Whenever a line in the data holds the string "Only", pull that line out.

-.-.-

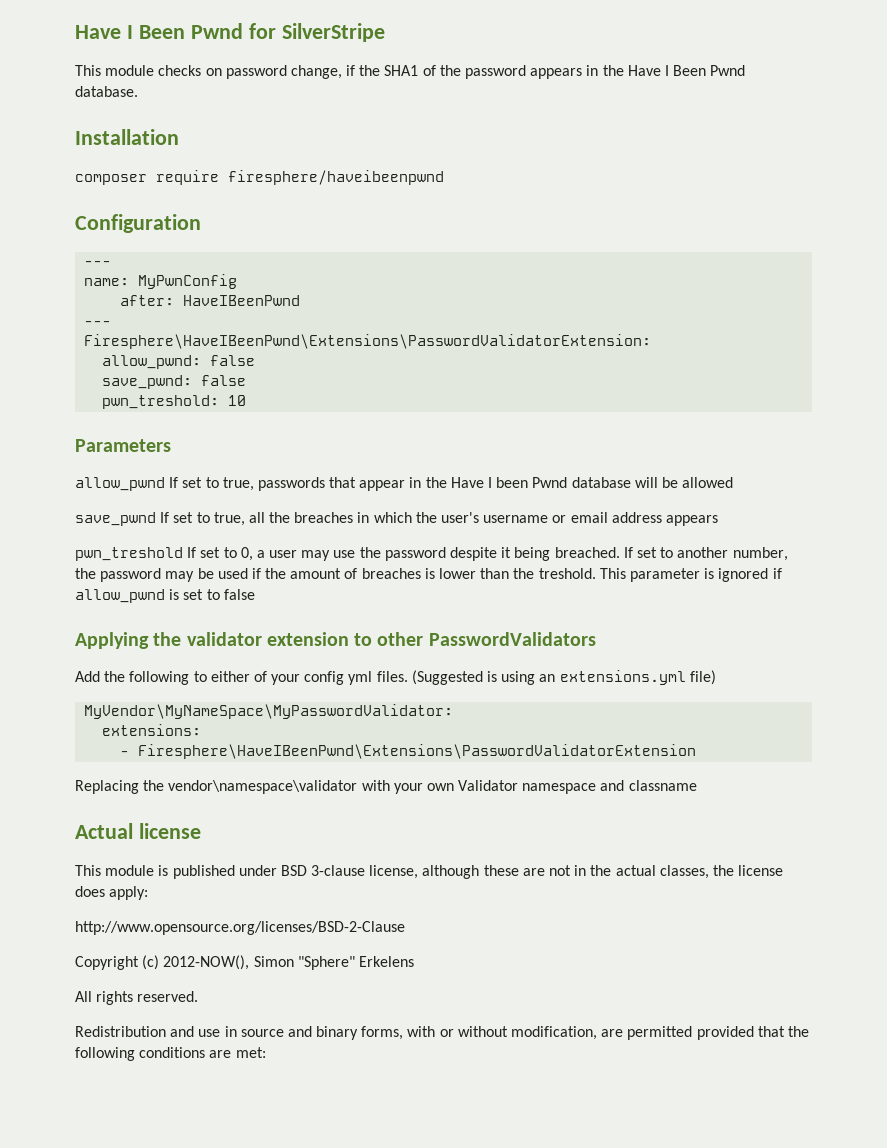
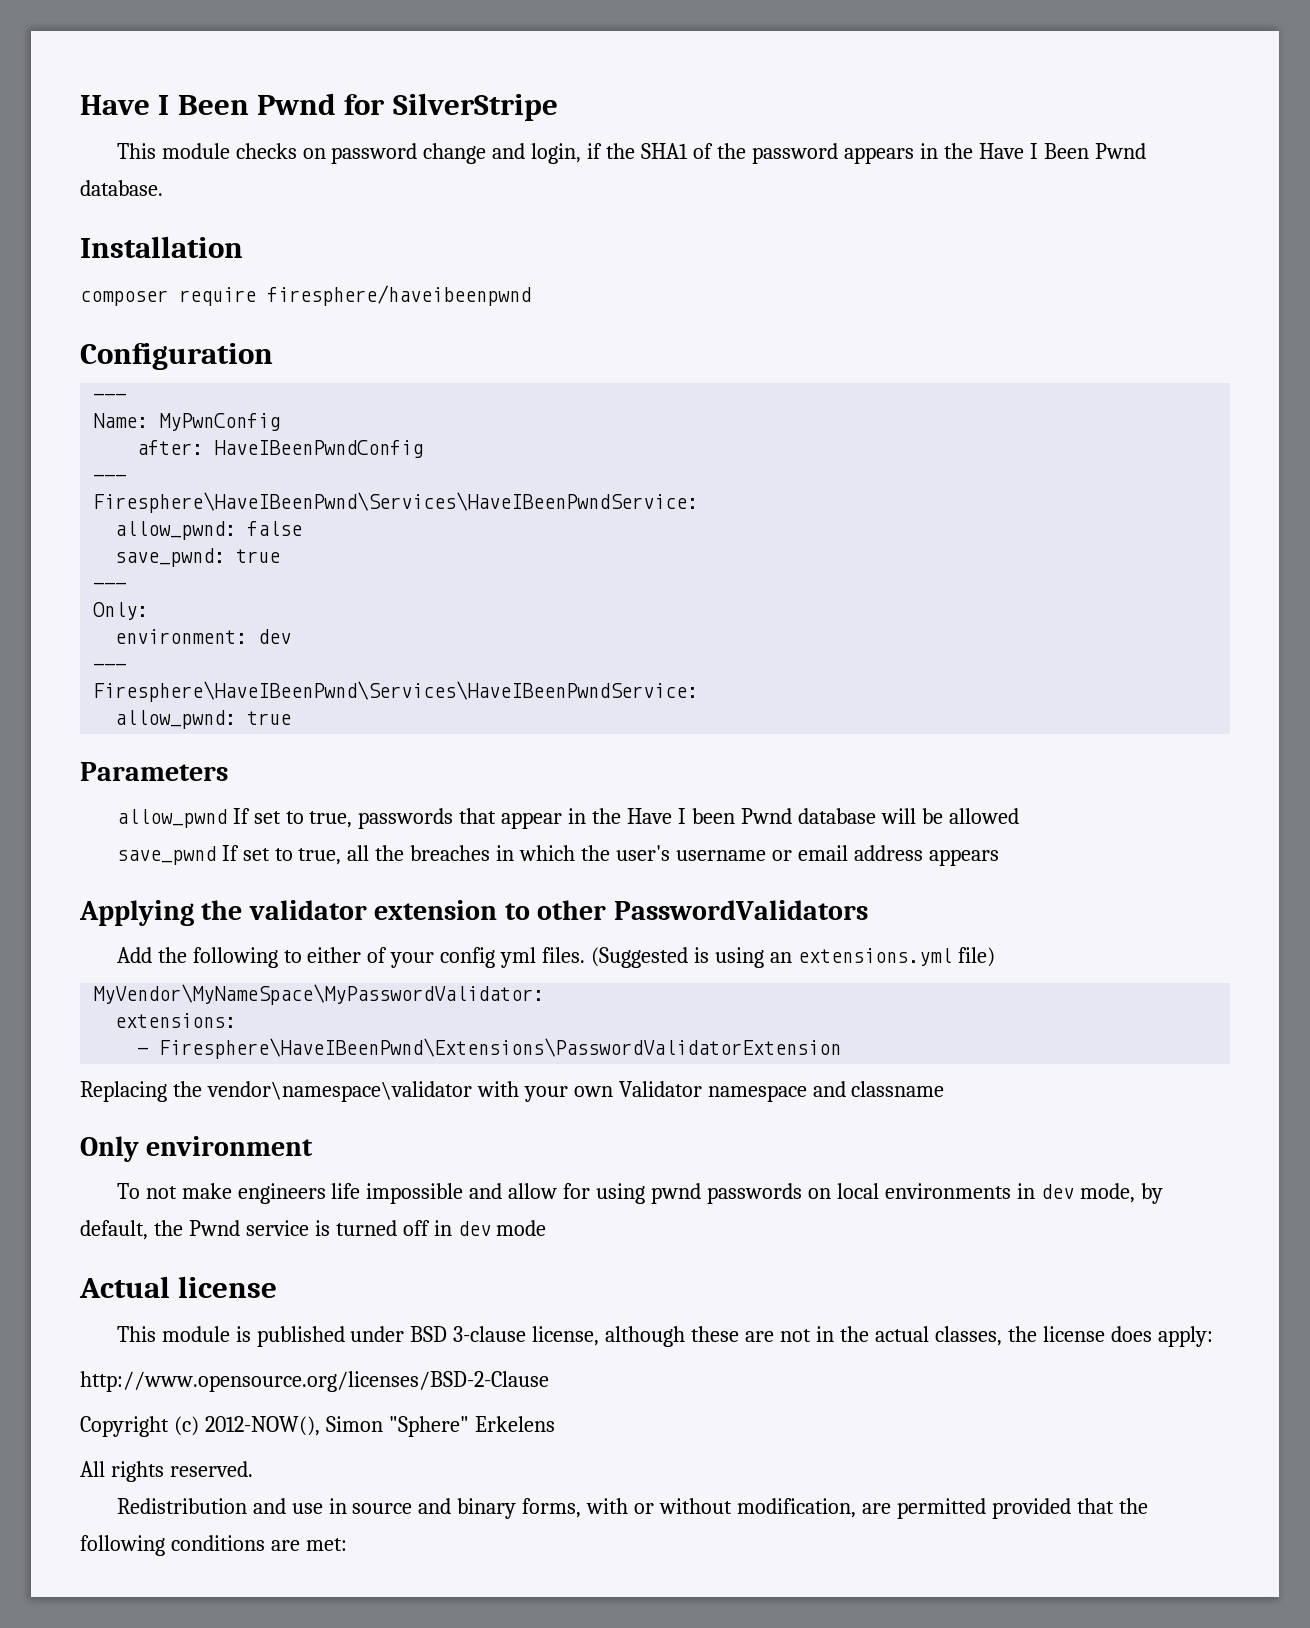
[290,65,342,79] change, -> [423,143,582,164] change and login,
[84,278,130,286] name: -> [93,413,149,428] Name:
[183,295,301,306] [84,321,112,326] [84,334,652,349] HaveIBeenPwnd // --- // Firesphere\HaveIBeenPwnd\Extensions\PasswordValidatorExtension: -> [214,440,424,458] [93,474,127,482] [93,492,699,513] HaveIBeenPwndConfig // --- // Firesphere\HaveIBeenPwnd\Services\HaveIBeenPwndService:
[201,375,247,386] [102,395,247,409] false // pwn_treshold: 10 -> [236,549,281,563] [93,582,127,590] [93,602,149,620] [115,629,292,644] [93,663,127,671] [93,681,699,702] [115,710,292,729] true // --- // Only: // environment: dev // --- // Firesphere\HaveIBeenPwnd\Services\HaveIBeenPwndService: // allow_pwnd: true
[75,547,788,561] [75,568,782,582] [75,589,255,603] // pwn_treshold If set to 0, a user may use the password despite it being breached. If set to another number, the password may be used if the amount of breaches is lower than the treshold. This parameter is ignored if allow_pwnd is set to false -> (999, 857) none
(697, 785) none -> [80,1136,314,1162] [116,1183,1163,1204] [80,1220,547,1240] // Only environment // To not make engineers life impossible and allow for using pwnd passwords on local environments in dev mode, by default, the Pwnd service is turned off in dev mode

-.-.-

[Response area]:
[201,375,247,386] [102,395,247,409] false // pwn_treshold: 10 -> [236,549,281,563] [93,582,127,590] [93,602,149,620] [115,629,292,644] [93,663,127,671] [93,681,699,702] [115,710,292,729] true // --- // Only: // environment: dev // --- // Firesphere\HaveIBeenPwnd\Services\HaveIBeenPwndService: // allow_pwnd: true
(697, 785) none -> [80,1136,314,1162] [116,1183,1163,1204] [80,1220,547,1240] // Only environment // To not make engineers life impossible and allow for using pwnd passwords on local environments in dev mode, by default, the Pwnd service is turned off in dev mode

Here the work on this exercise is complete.